Swap every occurrence of "difference" for "gap" in the listing below, keeping all other text unchanged. Leave the pictures out of your answer.

Information
#####

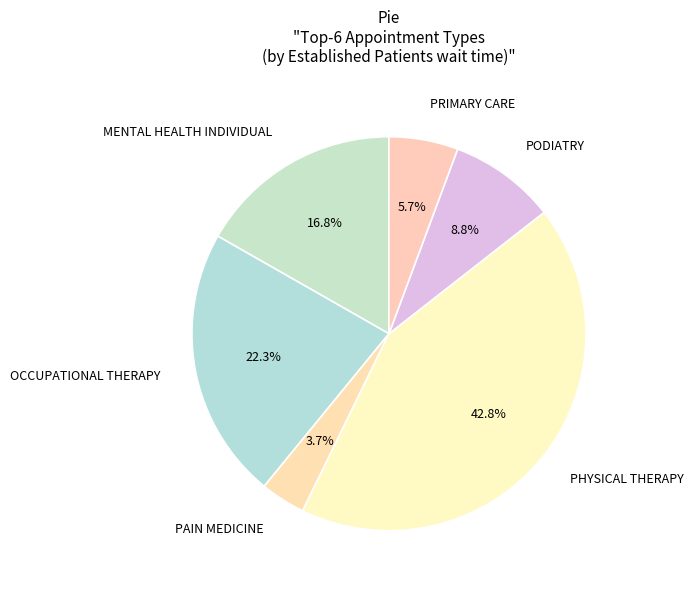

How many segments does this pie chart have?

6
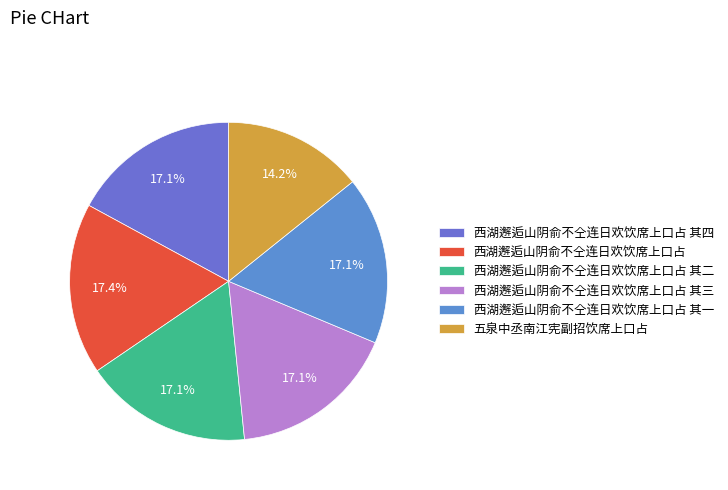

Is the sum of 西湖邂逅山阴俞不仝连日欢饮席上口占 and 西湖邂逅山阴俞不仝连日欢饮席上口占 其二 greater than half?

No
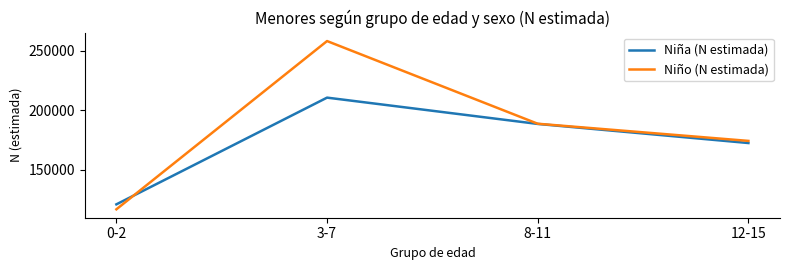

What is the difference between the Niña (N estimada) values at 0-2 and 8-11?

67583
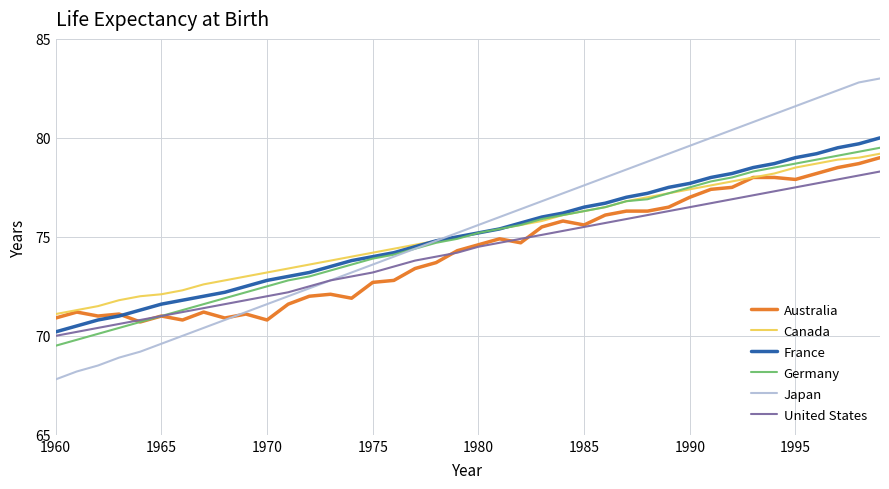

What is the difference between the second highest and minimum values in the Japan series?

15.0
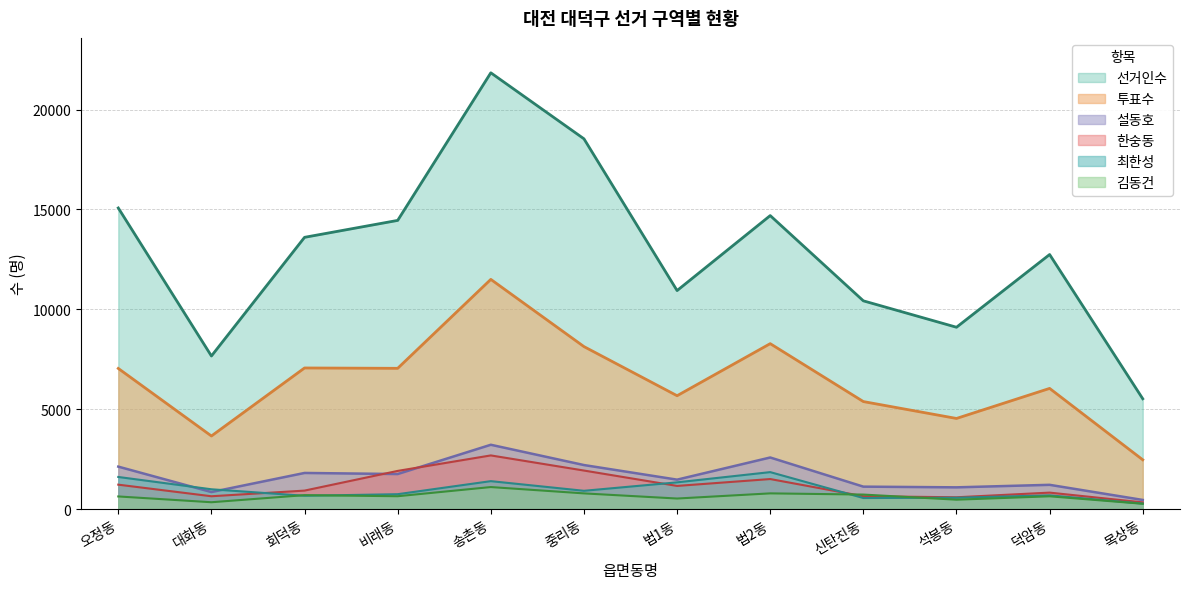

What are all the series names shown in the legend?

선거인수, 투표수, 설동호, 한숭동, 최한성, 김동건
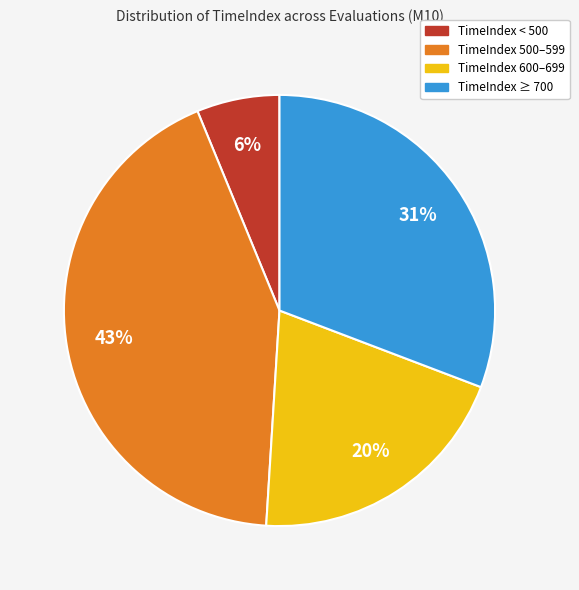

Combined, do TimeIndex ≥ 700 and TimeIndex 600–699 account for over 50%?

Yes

#####

Final answer
How many segments does this pie chart have?

6

Is the sum of 西湖邂逅山阴俞不仝连日欢饮席上口占 and 西湖邂逅山阴俞不仝连日欢饮席上口占 其二 greater than half?

No

What is the gap between the Niña (N estimada) values at 0-2 and 8-11?

67583

What is the gap between the second highest and minimum values in the Japan series?

15.0

What are all the series names shown in the legend?

선거인수, 투표수, 설동호, 한숭동, 최한성, 김동건

Combined, do TimeIndex ≥ 700 and TimeIndex 600–699 account for over 50%?

Yes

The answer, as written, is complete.